As we start filling in 4/5/6 in each cell, the relationships come into play. In block A, A1 could be any of the three since even 4 is greater than both 3 and 1. Squares A5 and A8 are directly related; one of them must be greater than the other. Therefore A5 can only be 4 or 5 since we have nothing greater than a 6 to fill in that square, and A8 can't be a 4 since it would have to be greater than a number other than 1, 2 or 3.
This is the same reasoning that reduced the possibilities in block B. Block C is special. One of the three candidate squares must be greater than both the others. It can only be a 6.
That leaves only 4 and 5 as possible values both within that block and also in that column.
Since there are only two candidate squares for a 6 remaining in block J and they have a relationship, we know where the 6 has to go.
Standard sudoku rules say that since we now have the complementary pair of 4/5 in J1 and J3, that row can't have either of those numbers elsewhere.
G3 is a 6.
This blocks out the right column of block D.
D1 is a 6.
Since there's a 6 nailed down in the leftmost column, the 6 in A1 is void.
Same standard progression. Only A8 can be a 6 so B9 can't be, forcing B2. Since no more dominoes will fall at this point, we need to look where the rest of the 6s could be placed.
The 6 in D1 takes out the top row for the middle row of blocks, leaving only two candidates in block F with a clear relationship.
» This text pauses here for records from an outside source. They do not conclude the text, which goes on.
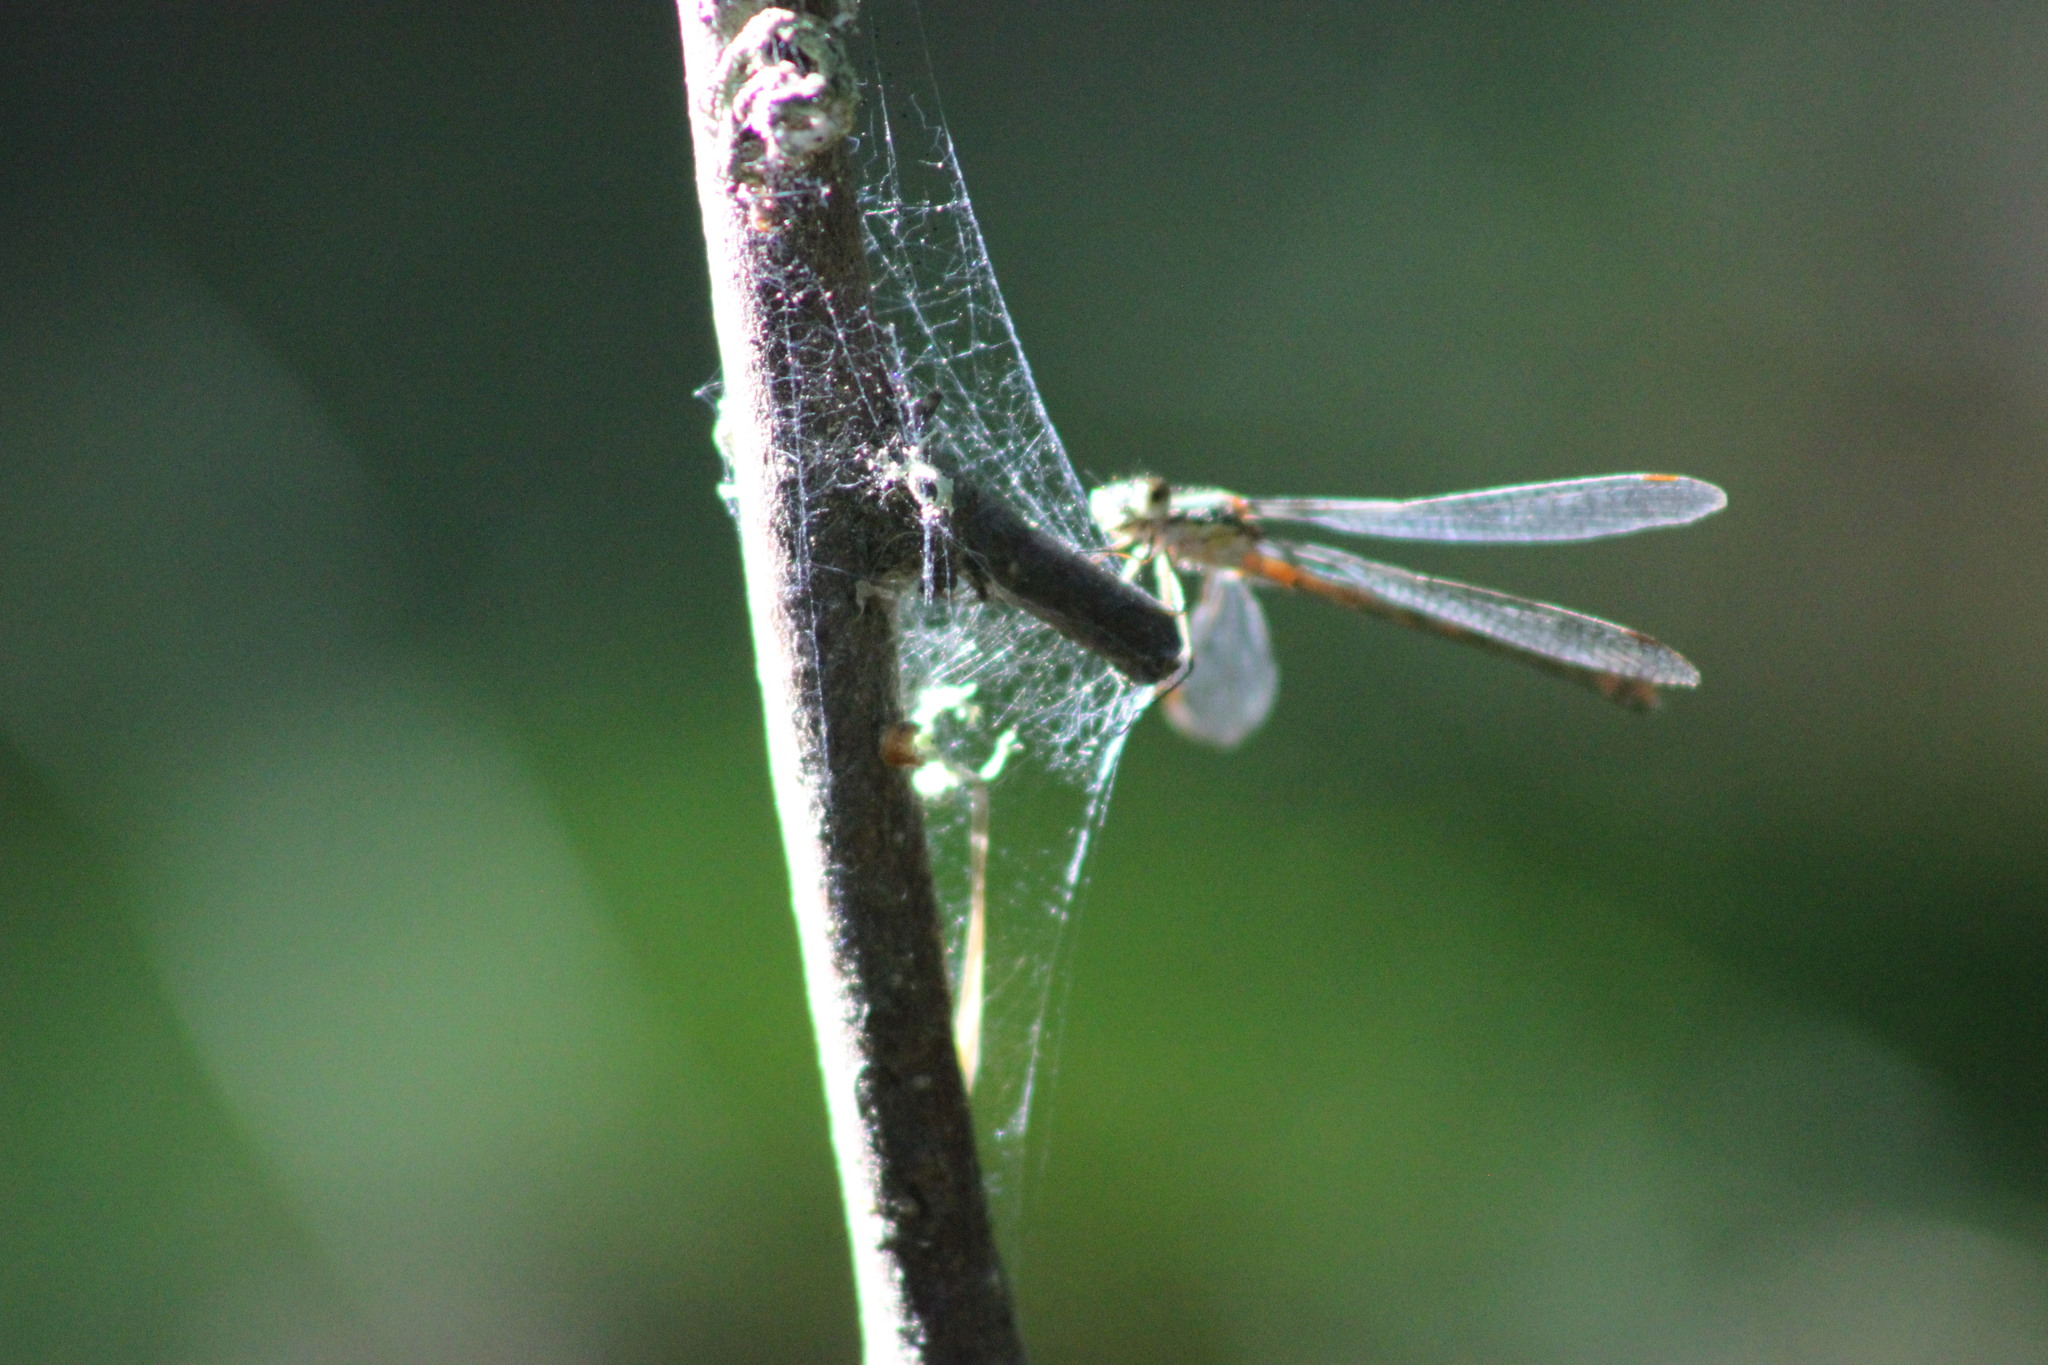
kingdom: Animalia
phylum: Arthropoda
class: Insecta
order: Odonata
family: Lestidae
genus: Lestes
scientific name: Lestes sponsa
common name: Common spreadwing
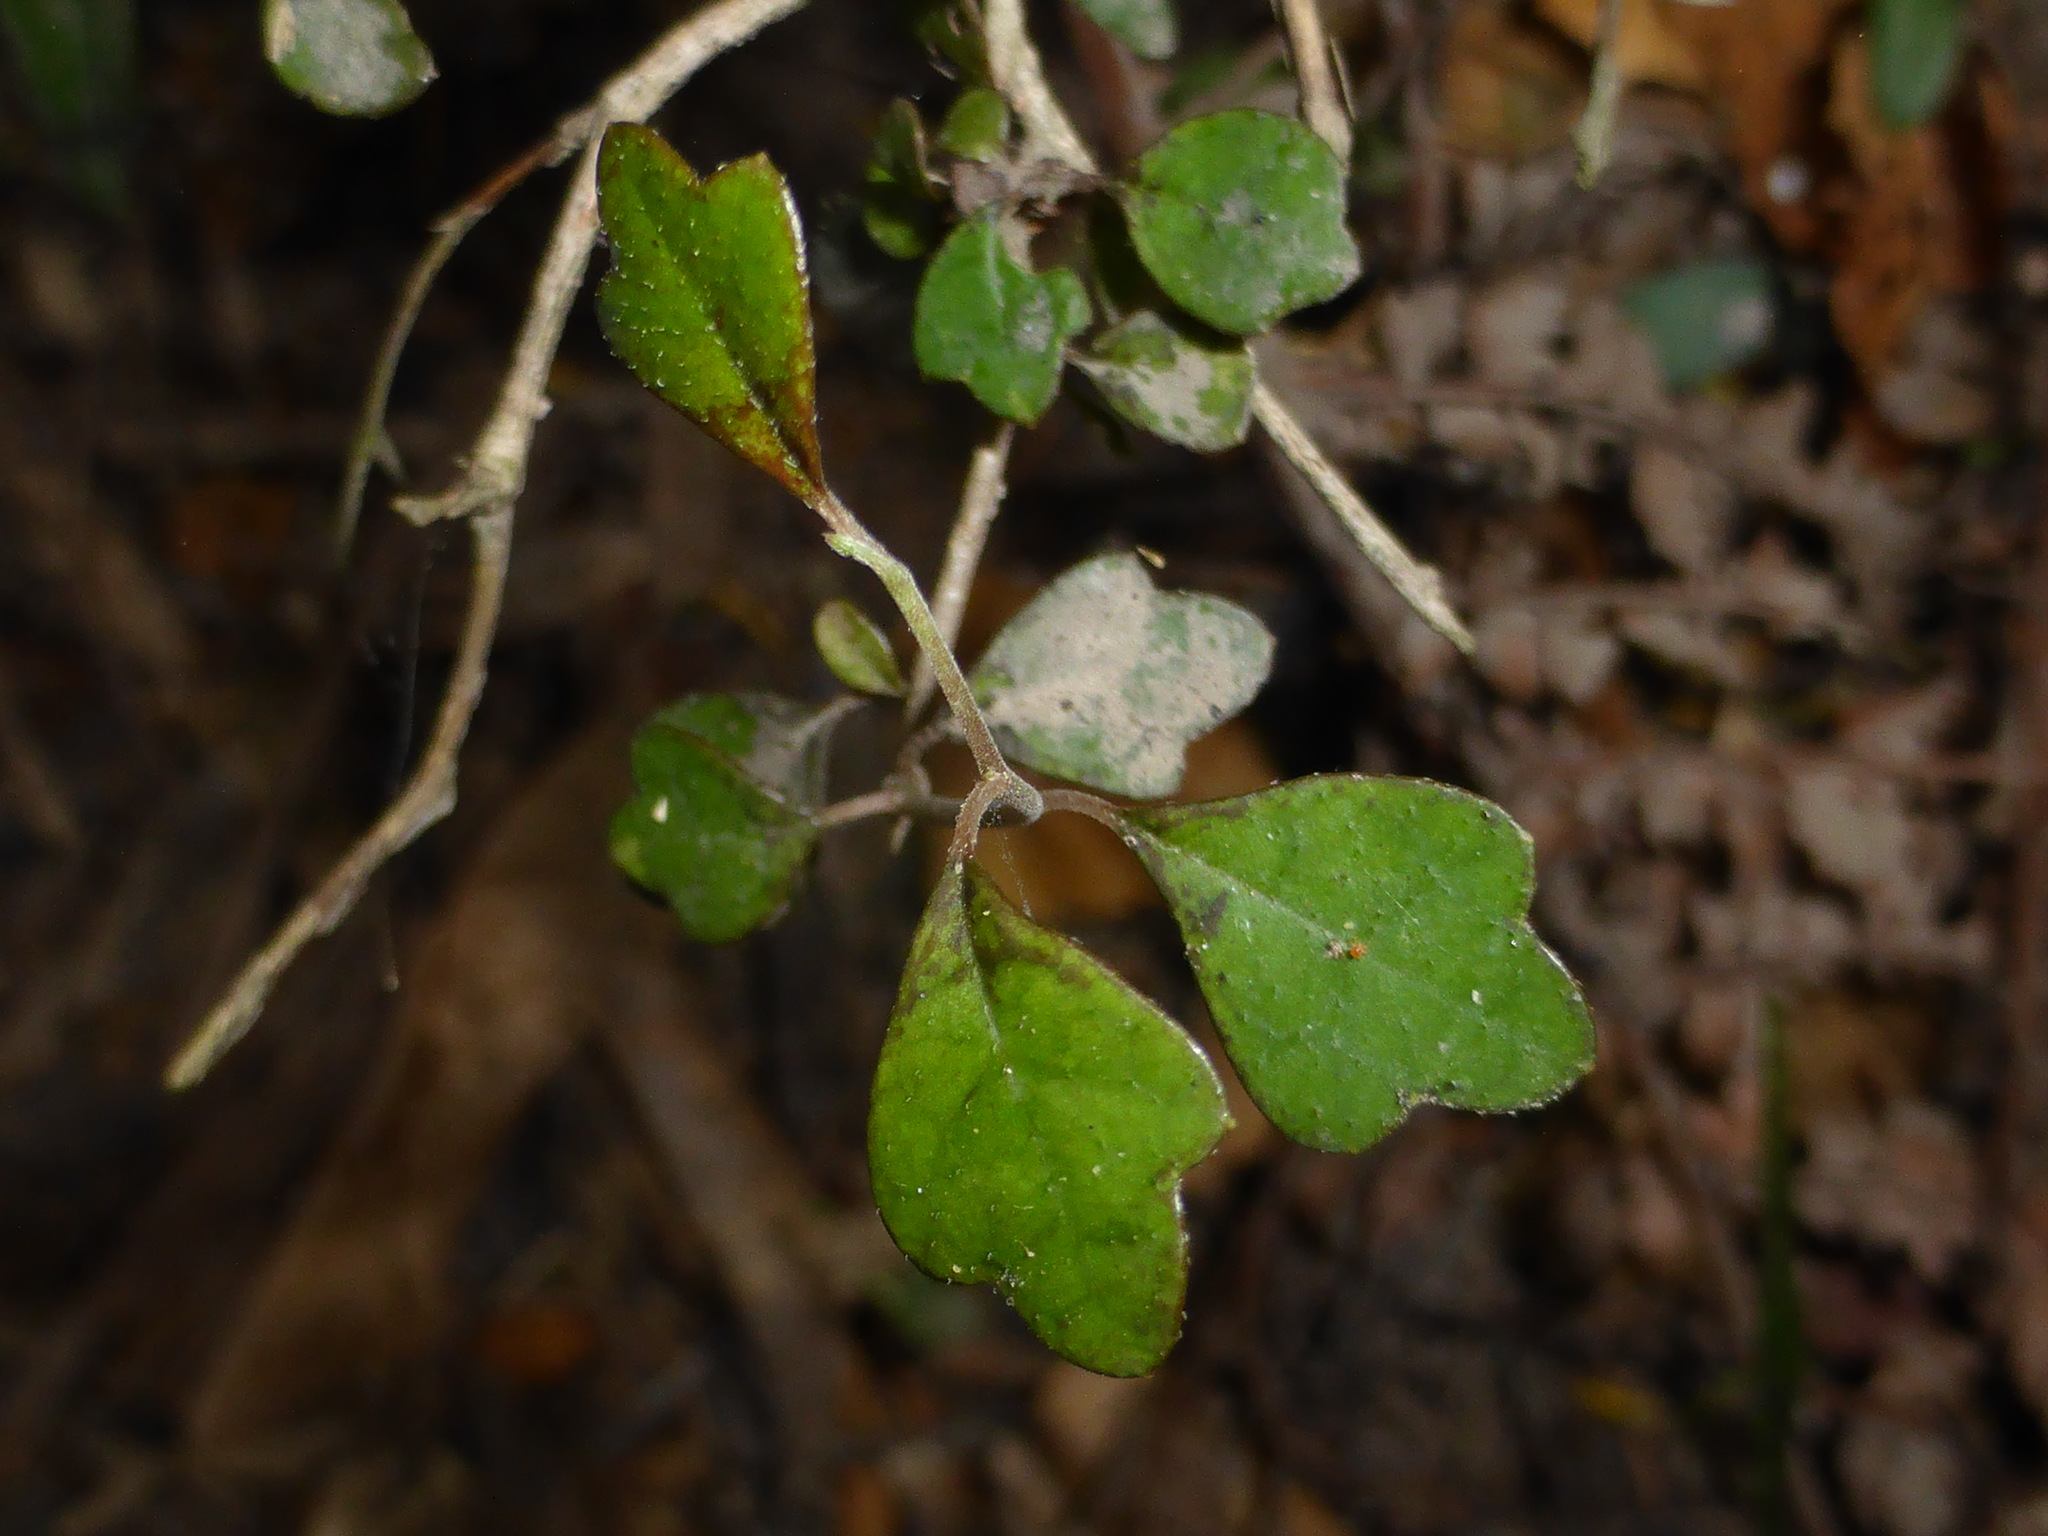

The rest of the 6s can now be placed.
The rest of the 6s are placed and there's only 4 and 5 to contend with. In almost every block they're dissociated, except in D where they have a relationship.
That greater than sign forces the 5 into D6 and the 4 into D9.
Now that we've got one 4 and 5, the rest should fall into place.
That's pretty much how all the "Greater Than" sudokus work. At higher levels there are more open candidates, and techniques learned from normal, extremely difficult sudokus (like uniqueness) are required, but that's it in a nutshell. This was a "Moderate" puzzle. If there's a demand I can do this for a difficult one, minus a lot of the baby steps.
Graphics done with paint.net which was only mildly infuriating at times.
Preparing this for blogger with the tiny edit window was the real pain.